Appleton Mayor Derm Flynn greets Come From Away co-writer Irene Sankoff after the show's final performance in Gander, NL, where the play is set. (Chris Ensing/CBC)

McKinven's They Came from Away is a one-man show, and he took a different approach. His fictional monologues are inspired by locals and people who would've been stuck in Gander, as seen through the playwright's eyes.

"I didn't read a whole lot about it, I just heard it in the ethers, and I thought, 'Boy, to be a fly on the wall in Gander, Newfoundland during that week following 9/11,'" said McKinven.

News clippings from articles and reviews written on the play They Came from Away, performed since 2010 by Eastern Townships playwright Trevor McKinven. (Claude Rivest/CBC)

Local controversy

By the time Come from Away was complete, McKinven's They Came from Away had been performed several times in small venues throughout Quebec, Ontario and Atlantic Canada.

Looking for new venues for his play, McKinven also called many theatres in Toronto in 2010, including Theatre Sheridan, where Rubinoff is producer and associate dean of visual and performing arts.

Back in the Eastern Townships, some who had seen They Came from Away had misconceptions about the relationships between the two plays.

 Some people thought McKinven sold Hein and Sankoff the rights to his play; others though his work had been plagiarized.

And things got worse after Hein and Sankoff's Come from Away hit the big time.

When Come From Away was nominated for seven Tonys, some of Trevor McKniven's fans reacted with sarcasm, wrongly believing he'd been plagiarized. (Facebook)

"I just think credit should be given where credit is due," one woman posted on Facebook.


A true coincidence

CBC News asked both producer Rubinoff and playwright Hein if it is possible Come from Away could've been inspired by McKinven's play.

Hein said he and his wife met Rubinoff to discuss the idea for the musical in April 2010, four months before McKinven's one-man show premiered in North Hatley.

# # # #

EXERCISE GOAL: Copy the article on the two Gander plays word for word from "News clippings from" to "his work had been plagiarized.". The entries have nothing to do with this.

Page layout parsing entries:

# # # #

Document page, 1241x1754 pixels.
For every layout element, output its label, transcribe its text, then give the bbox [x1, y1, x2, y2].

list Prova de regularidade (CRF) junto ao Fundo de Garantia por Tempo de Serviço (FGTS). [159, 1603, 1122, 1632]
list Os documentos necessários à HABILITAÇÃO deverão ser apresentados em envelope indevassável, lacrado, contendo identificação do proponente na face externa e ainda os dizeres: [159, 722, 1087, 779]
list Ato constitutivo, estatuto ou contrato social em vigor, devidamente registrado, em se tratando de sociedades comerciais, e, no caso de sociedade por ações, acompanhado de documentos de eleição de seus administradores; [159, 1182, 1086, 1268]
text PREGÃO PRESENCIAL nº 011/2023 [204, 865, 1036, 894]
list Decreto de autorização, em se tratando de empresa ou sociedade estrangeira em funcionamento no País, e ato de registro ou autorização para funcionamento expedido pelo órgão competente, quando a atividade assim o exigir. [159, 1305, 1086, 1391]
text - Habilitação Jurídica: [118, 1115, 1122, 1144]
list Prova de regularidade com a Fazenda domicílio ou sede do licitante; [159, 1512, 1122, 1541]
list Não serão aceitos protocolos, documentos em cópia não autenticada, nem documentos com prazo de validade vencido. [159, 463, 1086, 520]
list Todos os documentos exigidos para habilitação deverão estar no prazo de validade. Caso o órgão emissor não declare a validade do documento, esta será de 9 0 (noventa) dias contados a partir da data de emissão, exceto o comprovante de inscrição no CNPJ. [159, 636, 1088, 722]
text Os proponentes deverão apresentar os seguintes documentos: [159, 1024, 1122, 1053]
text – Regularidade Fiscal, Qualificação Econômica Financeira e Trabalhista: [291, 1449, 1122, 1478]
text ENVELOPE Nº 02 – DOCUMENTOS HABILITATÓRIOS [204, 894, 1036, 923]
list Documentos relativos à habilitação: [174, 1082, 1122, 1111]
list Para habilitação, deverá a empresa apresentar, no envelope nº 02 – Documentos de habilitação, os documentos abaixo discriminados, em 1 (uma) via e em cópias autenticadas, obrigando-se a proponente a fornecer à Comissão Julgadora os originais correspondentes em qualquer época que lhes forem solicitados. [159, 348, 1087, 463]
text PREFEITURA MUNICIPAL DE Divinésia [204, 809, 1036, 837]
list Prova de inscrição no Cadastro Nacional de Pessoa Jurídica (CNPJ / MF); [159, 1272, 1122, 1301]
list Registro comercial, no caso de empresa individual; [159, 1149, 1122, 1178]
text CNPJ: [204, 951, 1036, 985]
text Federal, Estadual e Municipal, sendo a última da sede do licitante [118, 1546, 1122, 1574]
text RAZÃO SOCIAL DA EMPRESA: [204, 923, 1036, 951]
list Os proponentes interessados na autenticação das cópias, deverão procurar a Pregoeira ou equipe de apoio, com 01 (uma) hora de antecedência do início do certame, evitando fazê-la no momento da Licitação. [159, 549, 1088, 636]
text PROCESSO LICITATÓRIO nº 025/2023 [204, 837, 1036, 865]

# # # #

TASK RESULT:
News clippings from articles and reviews written on the play They Came from Away, performed since 2010 by Eastern Townships playwright Trevor McKinven. (Claude Rivest/CBC)

Local controversy

By the time Come from Away was complete, McKinven's They Came from Away had been performed several times in small venues throughout Quebec, Ontario and Atlantic Canada.

Looking for new venues for his play, McKinven also called many theatres in Toronto in 2010, including Theatre Sheridan, where Rubinoff is producer and associate dean of visual and performing arts.

Back in the Eastern Townships, some who had seen They Came from Away had misconceptions about the relationships between the two plays.

 Some people thought McKinven sold Hein and Sankoff the rights to his play; others though his work had been plagiarized.